A new study of mice brains might give us our first glimpse into how memories are formed in the brain.
Our brains assign certain neurons to keep track of where we are, the path we took and how far we’ve traveled to get here. Researchers have long been curious to see exactly how they handle this process, but we’ve never been able to actually see the magic happening.
A team from the Institut de Neurobiologie de la Méditerranée in Marseille, France, has found a way to do just that. The team worked with rats — whose brains also have “placekeeping” neurons — to study how memories are formed. These cells are known to fire in sequence when a rat is resting, said Rosa Cossart, as if the animal’s brain was retracing its steps. She believes that this process underlies the formation of memories — but, without any way to accurately map the activity of a large enough number of these neurons, its actual purpose has so far remained unclear.
For decades now, researchers have suspected that these cells fire together in small groups, but nobody could really look at them, she adds.
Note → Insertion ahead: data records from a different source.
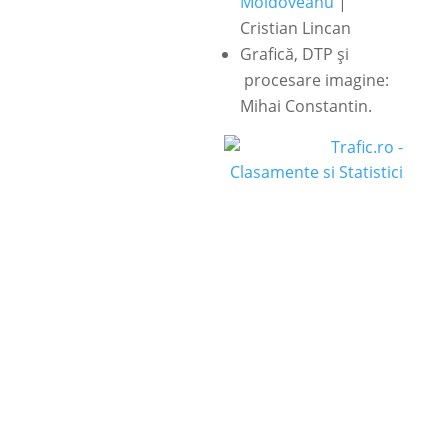
Moldoveanu
|
Cristian Lincan
Grafică, DTP și
procesare imagine:
Mihai Constantin.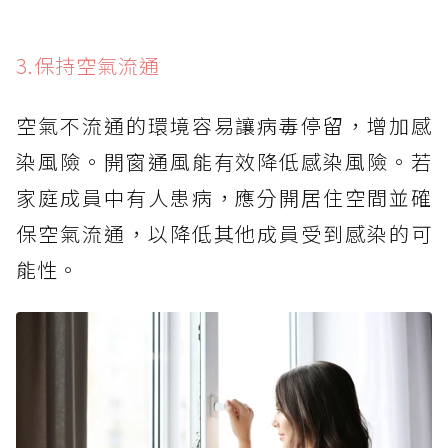
3.保持空氣流通
空氣不流通的環境容易讓病毒停留，增加感
染風險。開窗通風能有效降低感染風險。若
家庭成員中有人患病，應分開居住空間並確
保空氣流通，以降低其他成員受到感染的可
能性。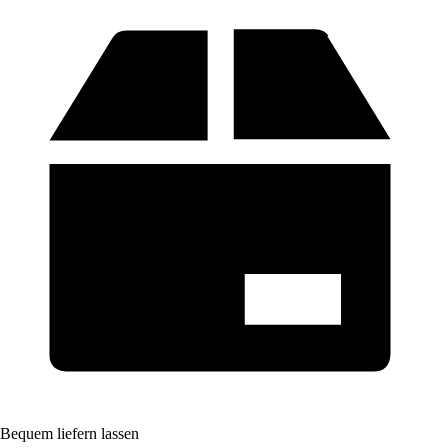
Bequem liefern lassen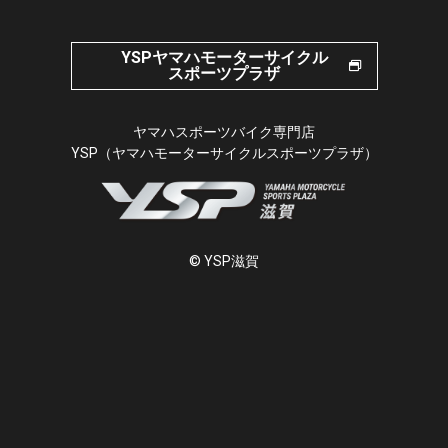
YSPヤマハモーターサイクル
スポーツプラザ
ヤマハスポーツバイク専門店
YSP（ヤマハモーターサイクルスポーツプラザ）
© YSP滋賀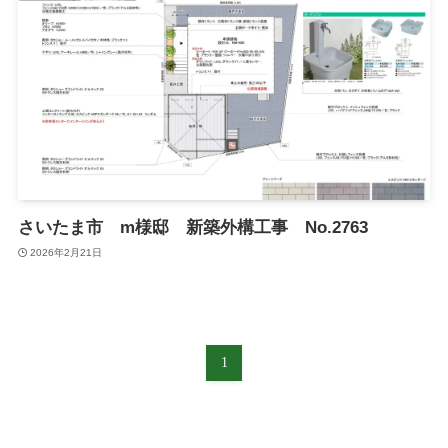
さいたま市 m様邸 新築外構工事 No.2763
2026年2月21日
1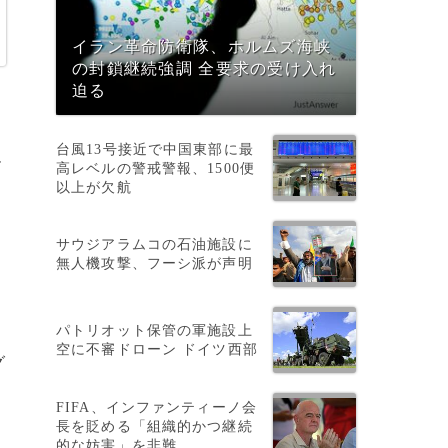
イラン革命防衛隊、ホルムズ海峡
の封鎖継続強調 全要求の受け入れ
迫る
台風13号接近で中国東部に最
ー
高レベルの警戒警報、1500便
以上が欠航
サウジアラムコの石油施設に
無人機攻撃、フーシ派が声明
パトリオット保管の軍施設上
空に不審ドローン ドイツ西部
グ
FIFA、インファンティーノ会
長を貶める「組織的かつ継続
的な妨害」を非難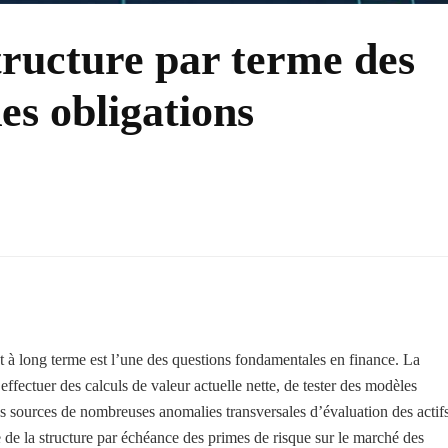
tructure par terme des
es obligations
t à long terme est l’une des questions fondamentales en finance. La
ffectuer des calculs de valeur actuelle nette, de tester des modèles
les sources de nombreuses anomalies transversales d’évaluation des actifs
e de la structure par échéance des primes de risque sur le marché des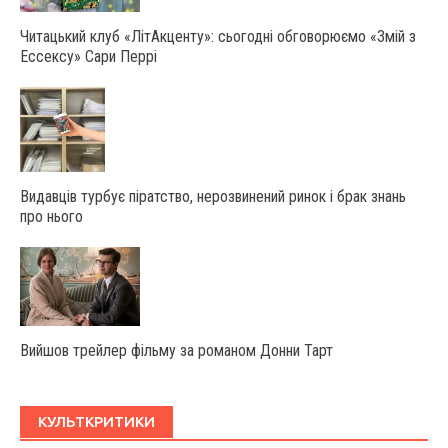
Читацький клуб «ЛітАкценту»: сьогодні обговорюємо «Змій з
Ессексу» Сари Перрі
Видавців турбує піратство, нерозвинений ринок і брак знань
про нього
Вийшов трейлер фільму за романом Донни Тарт
КУЛЬТКРИТИКИ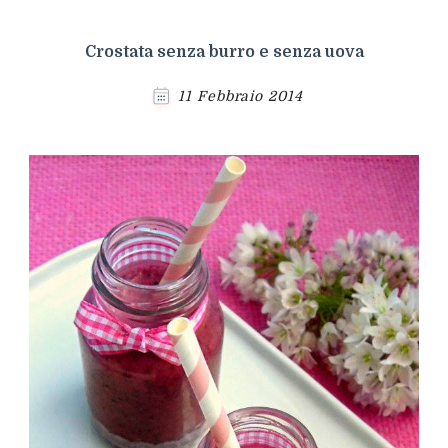
Crostata senza burro e senza uova
11 Febbraio 2014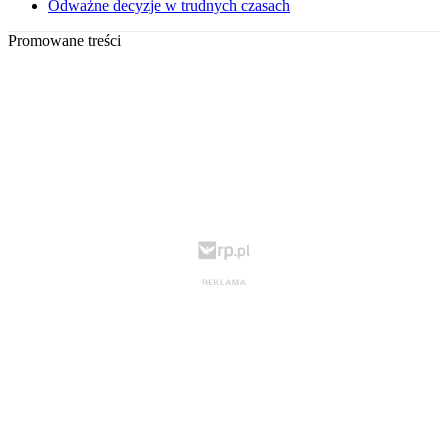
Odważne decyzje w trudnych czasach
Promowane treści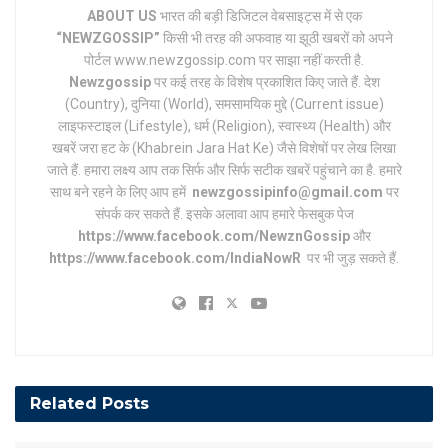
ABOUT US
भारत की बड़ी डिजिटल वेबसाइट्स में से एक
“NEWZGOSSIP”
किसी भी तरह की अफवाह या झूठी खबरों को अपने
पोर्टल www.newzgossip.com पर साझा नहीं करती है.
Newzgossip
पर कई तरह के विशेष प्रकाशित किए जाते हैं. देश
(Country), दुनिया (World), समसामयिक मुद्दे (Current issue)
लाइफस्टाइल (Lifestyle), धर्म (Religion), स्वास्थ्य (Health) और
खबरें जरा हट के (Khabrein Jara Hat Ke) जैसे विशेषों पर लेख लिखा
जाते हैं. हमारा लक्ष्य आप तक सिर्फ और सिर्फ सटीक खबरें पहुंचाने का है. हमारे
साथ बने रहने के लिए आप हमें
newzgossipinfo@gmail.com
पर
संपर्क कर सकते हैं. इसके अलावा आप हमारे फेसबुक पेज
https://www.facebook.com/NewznGossip
और
https://www.facebook.com/IndiaNowR
पर भी जुड़ सकते हैं.
Related
Posts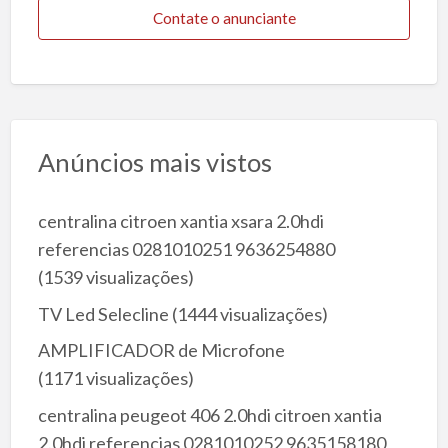
Contate o anunciante
Anúncios mais vistos
centralina citroen xantia xsara 2.0hdi
referencias 0281010251 9636254880
(1539 visualizações)
TV Led Selecline
(1444 visualizações)
AMPLIFICADOR de Microfone
(1171 visualizações)
centralina peugeot 406 2.0hdi citroen xantia
2.0hdi referencias 0281010252 9635158180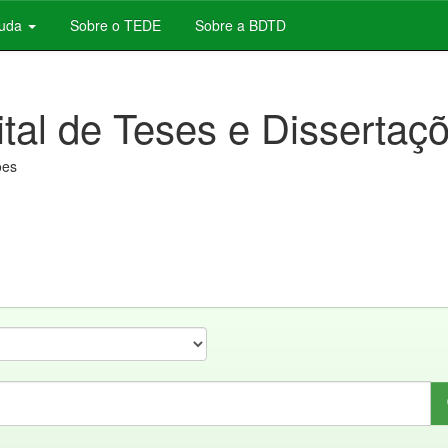
juda
Sobre o TEDE
Sobre a BDTD
ital de Teses e Dissertaç
ões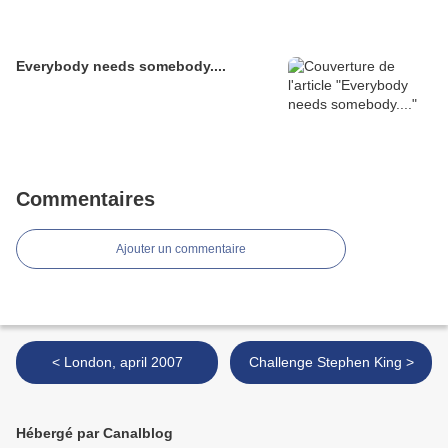
Everybody needs somebody....
Commentaires
Ajouter un commentaire
< London, april 2007
Challenge Stephen King >
Hébergé par Canalblog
To study their behavior, Cossart and her team added a fluorescent protein to the neurons of four mice. This protein shines brightest when calcium ions flood into the neuron — the chemical process of a neuron “firing”. Using this fluorescence, they mapped neural activity on a much larger scale and with greater precision than previous techniques, which relied on implanted electrodes.
They analyzed the activity of more than a thousand neurons per mouse while the animal was walking on a treadmill or standing still. While the animals were running, the neurons responsible for tracing distance fired in a sequential pattern, keeping track of the movements. The same neurons also activated when the mice were resting but the pattern was different, Cossart found. They fired in the same sequence as they had when the animals were running, only much faster. And rather than firing in turn, they fired together in sequential blocks, each one reflecting a chunk of the original episode that the mouse experienced.
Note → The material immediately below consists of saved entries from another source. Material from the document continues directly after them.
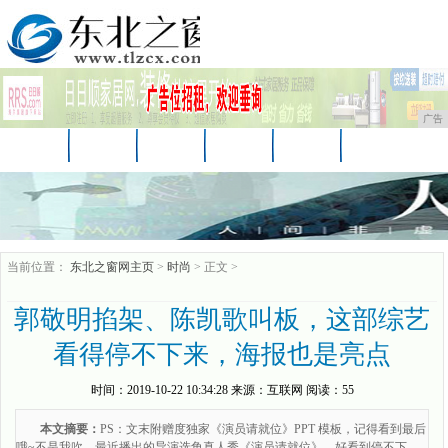
广告
首页
资讯
财经
娱乐
科技
汽车
时尚
企业
游戏
美食
消费
当前位置：
东北之窗网主页
>
时尚
> 正文 >
郭敬明掐架、陈凯歌叫板，这部综艺
看得停不下来，海报也是亮点
时间：
2019-10-22 10:34:28
来源：
互联网
阅读：55
本文摘要：
PS：文末附赠度独家《演员请就位》PPT 模板，记得看到最后
哦~不是我吹，最近播出的导演选角真人秀《演员请就位》，好看到停不下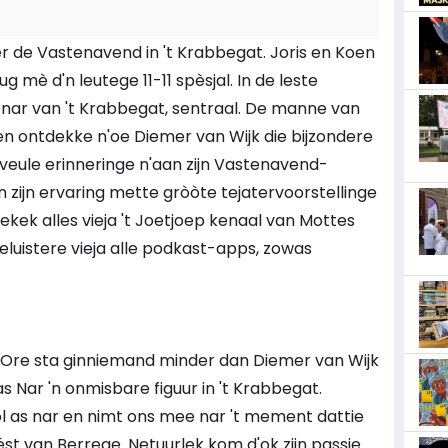
er de Vastenavend in 't Krabbegat. Joris en Koen
rug mè d'n leutege 11-11 spèsjal. In de leste
e nar van 't Krabbegat, sentraal. De manne van
r en ontdekke n'oe Diemer van Wijk die bijzondere
eule erinneringe n'aan zijn Vastenavend-
an zijn ervaring mette gròòte tejatervoorstellinge
Bekek alles vieja 't Joetjoep kenaal van Mottes
eluistere vieja alle podkast-apps, zowas
tes Ore sta ginniemand minder dan Diemer van Wijk
l as Nar 'n onmisbare figuur in 't Krabbegat.
 rol as nar en nimt ons mee nar 't mement dattie
féést van Berrege. Netuurlek kom d'ok zijn passie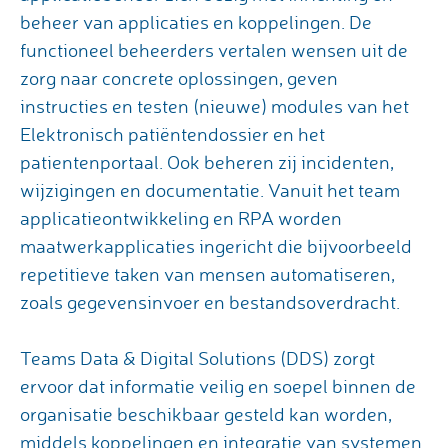
beheer van applicaties en koppelingen. De
functioneel beheerders vertalen wensen uit de
zorg naar concrete oplossingen, geven
instructies en testen (nieuwe) modules van het
Elektronisch patiëntendossier en het
patientenportaal. Ook beheren zij incidenten,
wijzigingen en documentatie. Vanuit het team
applicatieontwikkeling en RPA worden
maatwerkapplicaties ingericht die bijvoorbeeld
repetitieve taken van mensen automatiseren,
zoals gegevensinvoer en bestandsoverdracht.
Teams Data & Digital Solutions (DDS) zorgt
ervoor dat informatie veilig en soepel binnen de
organisatie beschikbaar gesteld kan worden,
middels koppelingen en integratie van systemen.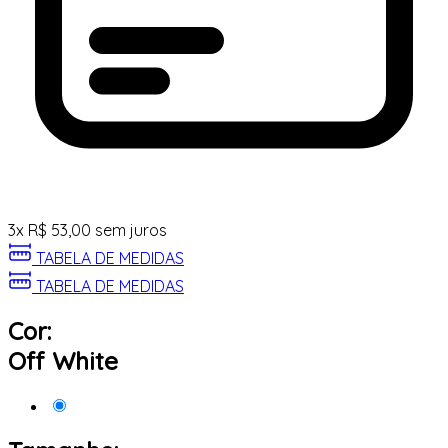
3
x
R$
53,00
sem juros
TABELA DE MEDIDAS
TABELA DE MEDIDAS
Cor:
Off White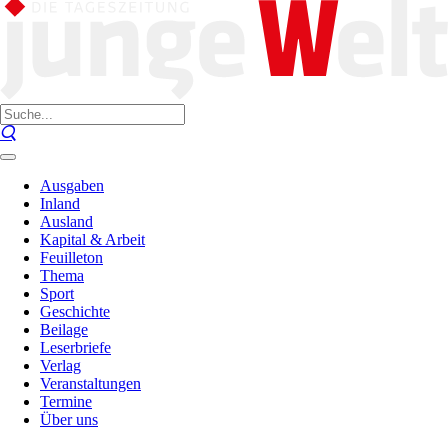
Ausgaben
Inland
Ausland
Kapital & Arbeit
Feuilleton
Thema
Sport
Geschichte
Beilage
Leserbriefe
Verlag
Veranstaltungen
Termine
Über uns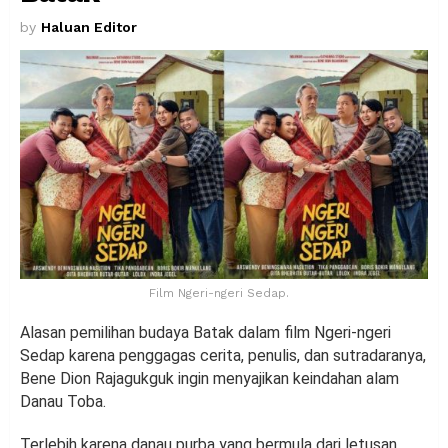
by
Haluan Editor
Film Ngeri-ngeri Sedap.
Alasan pemilihan budaya Batak dalam film Ngeri-ngeri
Sedap karena penggagas cerita, penulis, dan sutradaranya,
Bene Dion Rajagukguk ingin menyajikan keindahan alam
Danau Toba.
Terlebih karena danau purba yang bermula dari letusan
“We’ve been able to image the individual building-blocks of memory,” Cossart says.
The neurons handling each piece of the memory aren’t all bunched together in the brain — they’re strewn all over the hippocampus. But each one of their activations showed a clear and strong association with other neurons that helped record the memory.
But Cossart’s findings haven’t been universally accepted. George Dragoi at Yale University isn’t sure if what she’s recorded are actually memories being formed — for all we know, the mice may not even have any recollection of the time they ran on the treadmills, he said for New Scientist. The neuron groups that fired while the animals were resting may have just been default brain activity. Kamran Diba of Wisconsin University, Milwaukee, finds it surprising that the mice’s brains would first process the experience as continuous and in separate segments later on.
“The cells essentially fire in order throughout the run,” says Diba. “So why would it break down into discrete assemblies?”
It would be interesting to see some more research done to confirm whether the study’s findings are accurate. Do the brains of other animals, including ourselves, behave the same way? And if so, could this memory fragmentation process be what allows us to dream?
The full paper “Awake hippocampal reactivations project onto orthogonal neuronal assemblies” has been published in the journal Science.